We aim to replicate analyses in a larger sample over a longer period of time to test the effects of a medication adherence intervention for T2D on CKD progression with an emphasis on individuals with albuminuria. The potentially promising results found here warrant future research efforts. Additionally, future research should investigate the mechanisms by which a medication adherence intervention positively impacts eGFR, including via higher adherence to all medications (not just diabetic medications), via biological changes due to medication effects (e.g. decreased HbA1c), or other mechanisms (e.g. emotional resilience, or other behavioral changes beyond medication adherence such as smoking cessation or increase in physical activity).

Conclusions

The REACH intervention was successfully implemented in this vulnerable subpopulation with high comorbidity and risk for CKD progression.

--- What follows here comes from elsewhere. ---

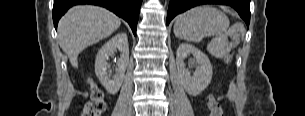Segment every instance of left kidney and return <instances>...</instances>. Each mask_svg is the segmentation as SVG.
<instances>
[{"label":"left kidney","mask_w":305,"mask_h":116,"mask_svg":"<svg viewBox=\"0 0 305 116\" xmlns=\"http://www.w3.org/2000/svg\"><path fill=\"white\" fill-rule=\"evenodd\" d=\"M188 54H192L195 63L199 66L191 74L186 69L184 59ZM176 65L178 76L185 91L192 96H197L210 84L212 79V65L209 58L196 47L182 43L176 52Z\"/></svg>","instance_id":"obj_1"}]
</instances>
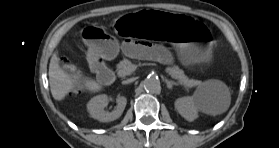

A concise, scalable, self-management intervention tailored to diabetes may have beneficial effects on kidney health, particularly among those at higher risk for CKD progression and those who are already experiencing structural barriers to care. Programs addressing diabetes management should align care to explicitly include and address kidney health. Further study is needed to determine if the intervention approach and content tested here are universally effective or may require adaptation for direct impact on CKD self-management and CKD progression.